If it's possible that the same value will be sent that was sent on the last iteration then adding checks for the new value matching the old value and skipping the update of the widget could potentially save lots of time. Updating widget values is very expensive compared to leaving them alone.
Unless there is a hard requirement for 100ms updates you may want to try 150 or 200. Fewer updates per second may be fast enough for most people, especially since it's mostly textual. How much text can you read in 100ms?
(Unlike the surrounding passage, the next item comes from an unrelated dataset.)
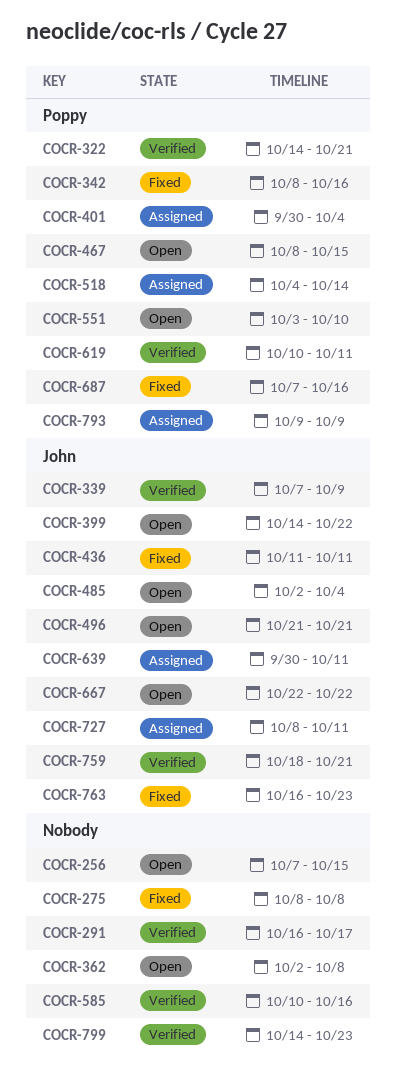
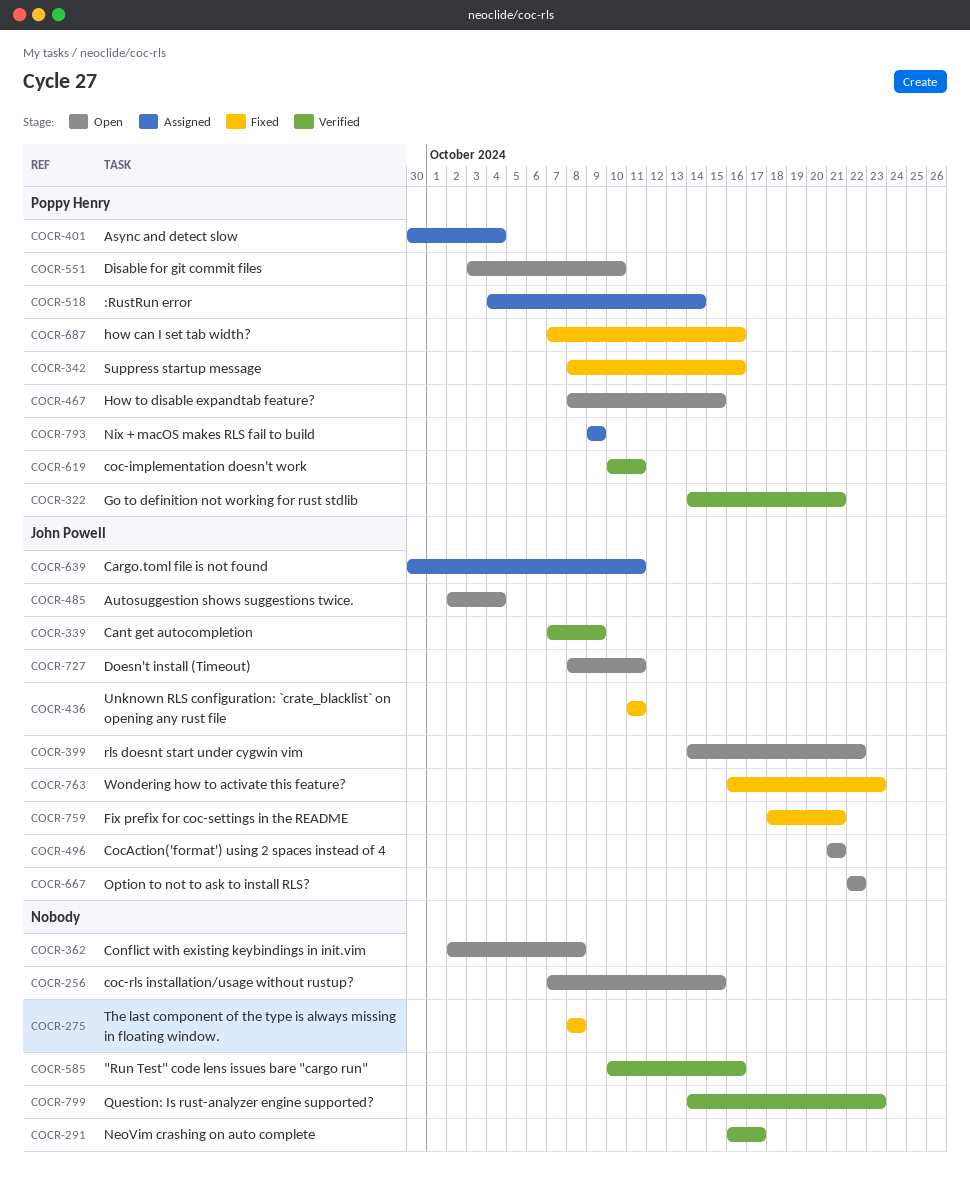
COCR-727, status: Assigned -> Open
COCR-759, status: Verified -> Fixed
If you are still having troubles with having more updates than the UI thread can keep up with, then you may want to use a different approach than pubsub and wx.CallAfter. For example you could have the worker thread receive and process the data and then add an object to a Queue.Queue and then call wx.WakeUpIdle(). In the UI thread you can have an EVT_IDLE event handler that checks the queue and pulls the first item out of the queue, if there are any, and then updates the widgets with that data. This will give the benefit of not flooding the pending events list with events from too many wx.CallAfter calls, and you can also do things like remove items from your data queue if there are too many items in it.